Thread

Re: MergeAppend could consider sorting cheapest child path

Alexander Pyhalov <a.pyhalov@postgrespro.ru> — 2025-04-25T09:16:29Z
Andrei Lepikhov писал(а) 2025-04-24 16:01:
> On 3/28/25 09:19, Alexander Pyhalov wrote:
>> Andy Fan писал(а) 2024-10-17 03:33:
>> I've updated patch. One more interesting case which we found - when 
>> fractional path is selected, it still can be more expensive than 
>> sorted cheapest total path (as we look only on indexes whith necessary 
>> pathkeys, not on indexes which allow efficiently fetch data).
>> So far couldn't find artificial example, but we've seen inadequate 
>> index selection due to this issue - instead of using index suited for 
>> filters in where, index, suitable for sorting was selected as one 
>> having the cheapest fractional cost.
> I think it is necessary to generalise the approach a little.
> 
> Each MergeAppend subpath candidate that fits pathkeys should be 
> compared to the overall-optimal path + explicit Sort node. Let's label 
> this two-node composition as base_path. There are three cases exist: 
> startup-optimal, total-optimal and fractional-optimal.
> In the startup case, base_path should use cheapest_startup_path, the 
> total-optimal case - cheapest_total_path and for a fractional case, we 
> may employ the get_cheapest_fractional_path routine to detect proper 
> base_path.
> 
> It may provide a more effective plan either in full, fractional and 
> partial scan cases:
> 1. The Sort node may be pushed down to subpaths under a parallel or 
> async Append.
> 2. When a minor set of subpaths doesn't have a proper index, and it is 
> profitable to sort them instead of switching to plain Append.
> 
> In general, analysing the regression tests changed by this code, I see 
> that the cost model prefers a series of small sortings instead of a 
> single massive one. May be it will show some profit for execution time.
> 
> I am not afraid of any palpable planning overhead here because we just 
> do cheap cost estimation and comparison operations that don't need 
> additional memory allocations. The caller is responsible for building a 
> proper Sort node if this method is chosen as optimal.
> 
> In the attachment, see the patch written according to the idea. There 
> are I introduced two new routines:
> get_cheapest_path_for_pathkeys_ext
> get_cheapest_fractional_path_for_pathkeys_ext

Hi. I'm a bit confused that 
get_cheapest_fractional_path_for_pathkeys_ext() looks only on sorting 
cheapest fractional path, and get_cheapest_path_for_pathkeys_ext() in 
STARTUP_COST case looks only on sorting cheapest_startup_path.
Usually, sorted cheapest_total_path will be cheaper than sorted 
fractional/startup path at least by startup cost (as after sorting it 
includes total_cost of input path). But we ignore this case when 
selecting cheapest_startup and cheapest_fractional subpaths. As result 
selected cheapest_startup and cheapest_fractional can be not cheapest 
for startup or selecting a fraction of rows.

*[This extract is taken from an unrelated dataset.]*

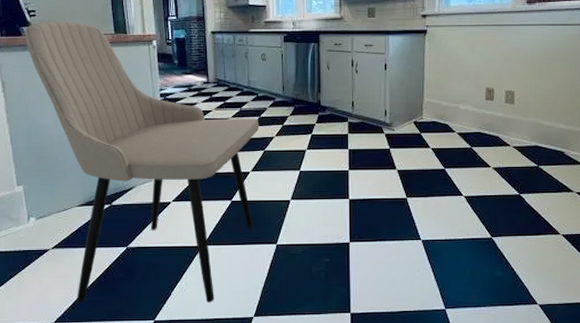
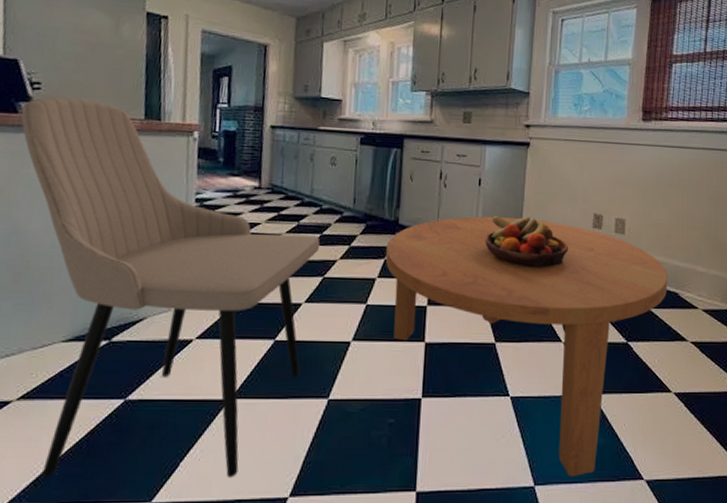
coffee table: none [312,95,555,301] -> present [385,216,668,476]
fruit bowl: none [393,93,465,136] -> present [485,216,569,268]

Consider the partition with the following access paths:

1) cheapest_startup without required pathkeys:
   startup_cost: 0.42
   total_cost: 4004

2) some index_path  with required pathkeys:
   startup_cost: 6.6
   total_cost: 2000

3) cheapest_total_path:
   startup_cost: 0.42
   total_cost: 3.48

Here, when selecting cheapest startup subpath we'll compare costs of 
index path (2) and sorted cheapest_startup (1), but will ignore sorted 
cheapest_total_path (3), despite the fact that it really can be the 
cheapest startup path, providing required sorting order.

-- 
Best regards,
Alexander Pyhalov,
Postgres Professional